Dataset records>
▬▬▬▬▬▬

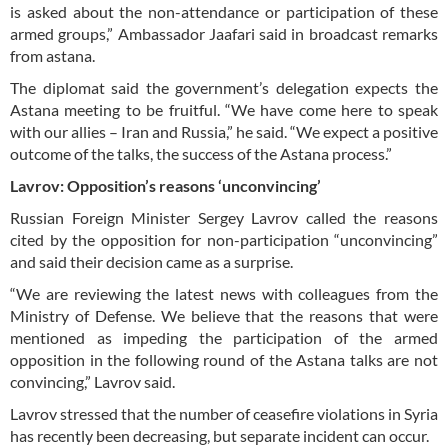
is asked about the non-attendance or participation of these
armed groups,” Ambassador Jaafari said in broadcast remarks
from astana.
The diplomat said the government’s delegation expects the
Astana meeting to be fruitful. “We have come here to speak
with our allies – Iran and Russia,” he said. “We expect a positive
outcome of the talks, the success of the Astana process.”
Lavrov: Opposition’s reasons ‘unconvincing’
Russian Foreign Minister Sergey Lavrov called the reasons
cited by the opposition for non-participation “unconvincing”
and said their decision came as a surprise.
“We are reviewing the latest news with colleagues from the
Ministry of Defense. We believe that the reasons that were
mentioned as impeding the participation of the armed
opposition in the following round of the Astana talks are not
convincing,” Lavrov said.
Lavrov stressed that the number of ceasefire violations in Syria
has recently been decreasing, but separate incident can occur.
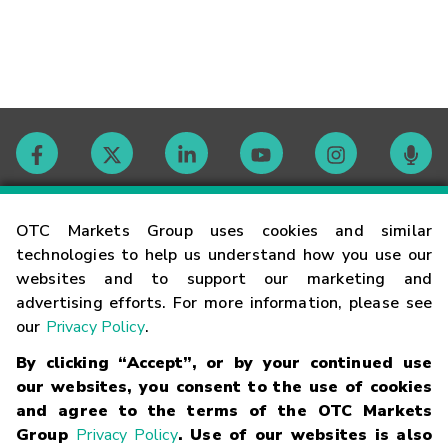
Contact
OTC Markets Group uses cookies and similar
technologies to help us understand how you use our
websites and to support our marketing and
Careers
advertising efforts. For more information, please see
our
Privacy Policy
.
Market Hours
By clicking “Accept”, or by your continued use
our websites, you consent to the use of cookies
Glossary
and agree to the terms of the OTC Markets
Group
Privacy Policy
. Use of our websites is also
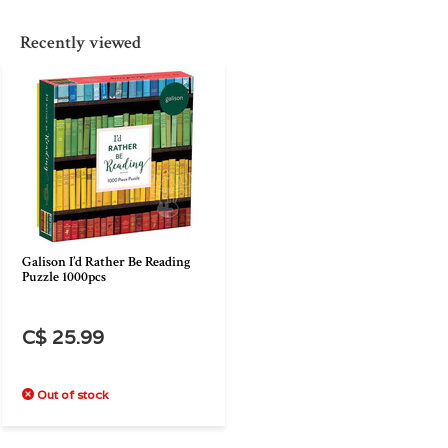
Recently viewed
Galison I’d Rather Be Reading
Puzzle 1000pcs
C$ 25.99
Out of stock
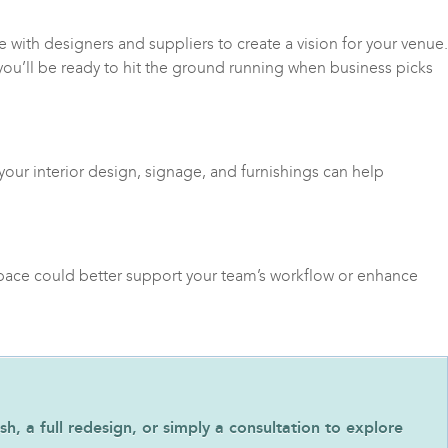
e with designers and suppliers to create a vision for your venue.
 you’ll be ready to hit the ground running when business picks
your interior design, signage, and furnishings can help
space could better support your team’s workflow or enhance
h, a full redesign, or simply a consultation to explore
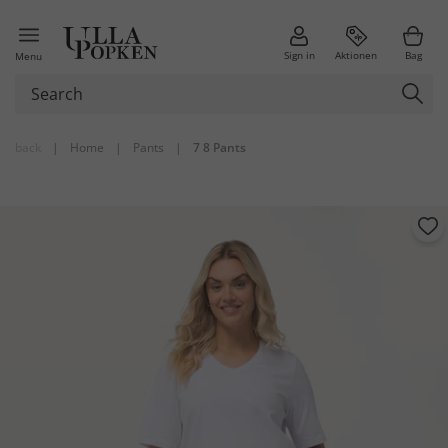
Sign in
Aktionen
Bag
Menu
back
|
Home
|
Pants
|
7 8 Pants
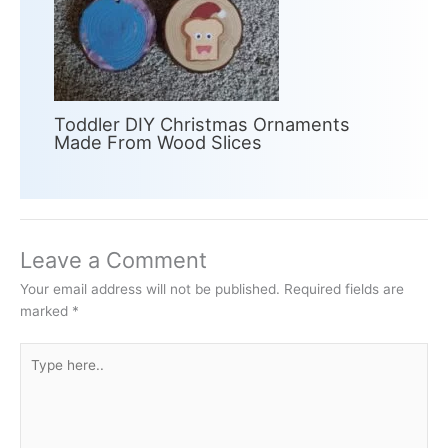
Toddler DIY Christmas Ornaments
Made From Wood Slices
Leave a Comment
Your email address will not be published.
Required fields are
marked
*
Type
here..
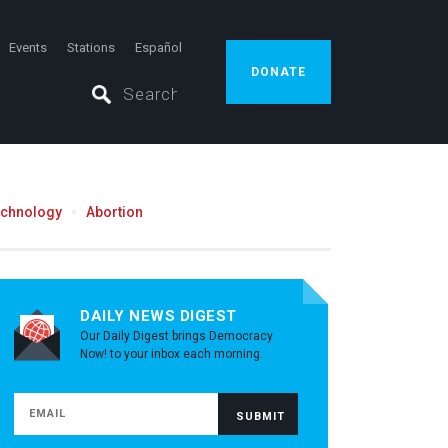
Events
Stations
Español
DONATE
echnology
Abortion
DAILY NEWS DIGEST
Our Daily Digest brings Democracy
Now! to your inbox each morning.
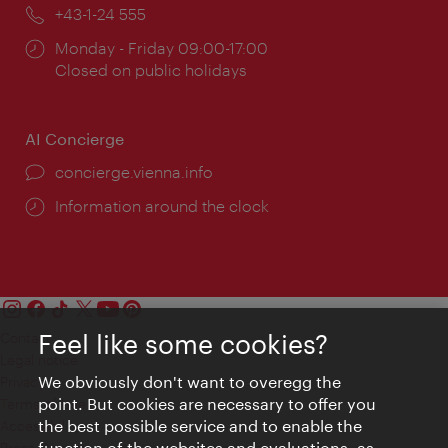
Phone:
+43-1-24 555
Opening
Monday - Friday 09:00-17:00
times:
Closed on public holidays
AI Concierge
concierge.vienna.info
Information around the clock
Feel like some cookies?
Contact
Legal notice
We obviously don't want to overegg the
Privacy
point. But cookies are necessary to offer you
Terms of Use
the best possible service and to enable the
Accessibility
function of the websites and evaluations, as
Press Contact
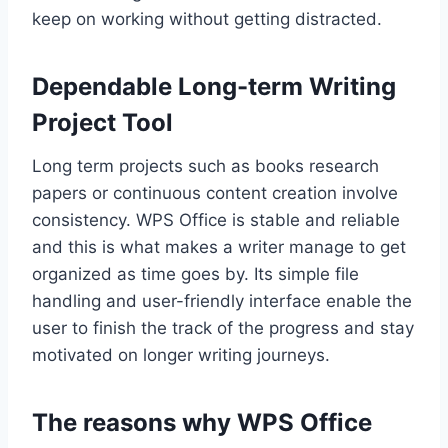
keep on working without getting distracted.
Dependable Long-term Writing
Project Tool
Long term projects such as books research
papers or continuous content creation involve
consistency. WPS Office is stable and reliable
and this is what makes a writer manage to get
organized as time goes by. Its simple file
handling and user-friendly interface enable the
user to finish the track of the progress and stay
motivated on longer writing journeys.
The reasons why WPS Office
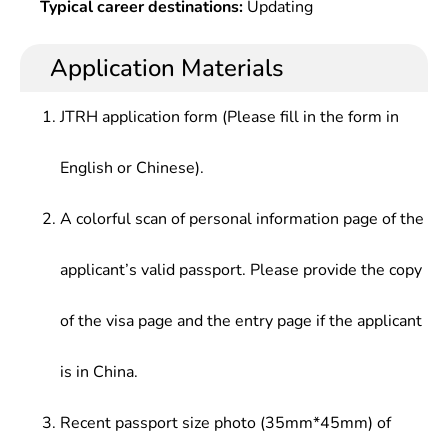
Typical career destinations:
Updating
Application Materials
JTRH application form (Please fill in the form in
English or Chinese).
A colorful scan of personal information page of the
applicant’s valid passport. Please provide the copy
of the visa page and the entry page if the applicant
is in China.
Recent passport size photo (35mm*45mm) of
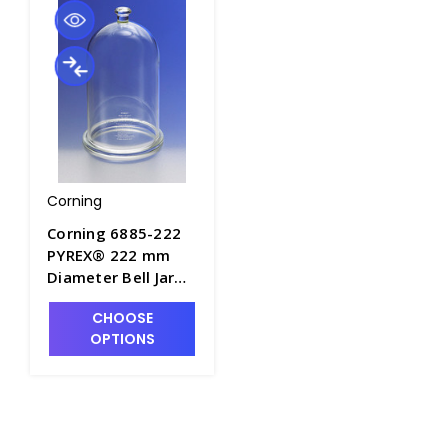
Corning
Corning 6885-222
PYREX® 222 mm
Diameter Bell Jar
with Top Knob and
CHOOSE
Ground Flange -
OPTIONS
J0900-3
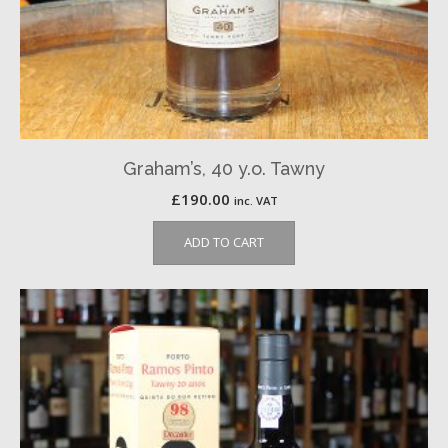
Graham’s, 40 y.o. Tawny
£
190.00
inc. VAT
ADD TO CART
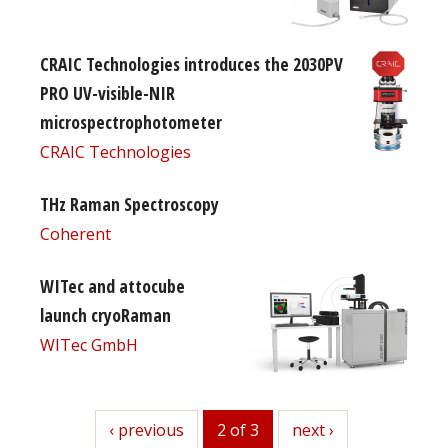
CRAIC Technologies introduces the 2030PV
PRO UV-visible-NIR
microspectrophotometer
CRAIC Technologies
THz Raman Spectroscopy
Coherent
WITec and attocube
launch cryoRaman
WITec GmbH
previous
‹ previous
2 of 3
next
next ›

▬▬▬▬▬▬

Exercise objective>
Reproduce exactly the lines above starting at the line containing "Galison I’d Rather Be Reading" and ending at the line containing "Application Materials", including both, but not the pictures.

Finished task>
Galison I’d Rather Be Reading
Puzzle 1000pcs
C$ 25.99
Out of stock
e with designers and suppliers to create a vision for your venue.
 you’ll be ready to hit the ground running when business picks
your interior design, signage, and furnishings can help
space could better support your team’s workflow or enhance
h, a full redesign, or simply a consultation to explore
Sign in
Aktionen
Bag
Menu
back
|
Home
|
Pants
|
7 8 Pants
Toddler DIY Christmas Ornaments
Made From Wood Slices
Leave a Comment
Your email address will not be published.
Required fields are
marked
*
Type
here..
Events
Stations
Español
DONATE
echnology
Abortion
DAILY NEWS DIGEST
Our Daily Digest brings Democracy
Now! to your inbox each morning.
Phone:
+43-1-24 555
Opening
Monday - Friday 09:00-17:00
times:
Closed on public holidays
AI Concierge
concierge.vienna.info
Information around the clock
Feel like some cookies?
Contact
Legal notice
We obviously don't want to overegg the
Privacy
point. But cookies are necessary to offer you
Terms of Use
the best possible service and to enable the
Accessibility
function of the websites and evaluations, as
Press Contact
keep on working without getting distracted.
Dependable Long-term Writing
Project Tool
Long term projects such as books research
papers or continuous content creation involve
consistency. WPS Office is stable and reliable
and this is what makes a writer manage to get
organized as time goes by. Its simple file
handling and user-friendly interface enable the
user to finish the track of the progress and stay
motivated on longer writing journeys.
The reasons why WPS Office
Typical career destinations:
Updating
Application Materials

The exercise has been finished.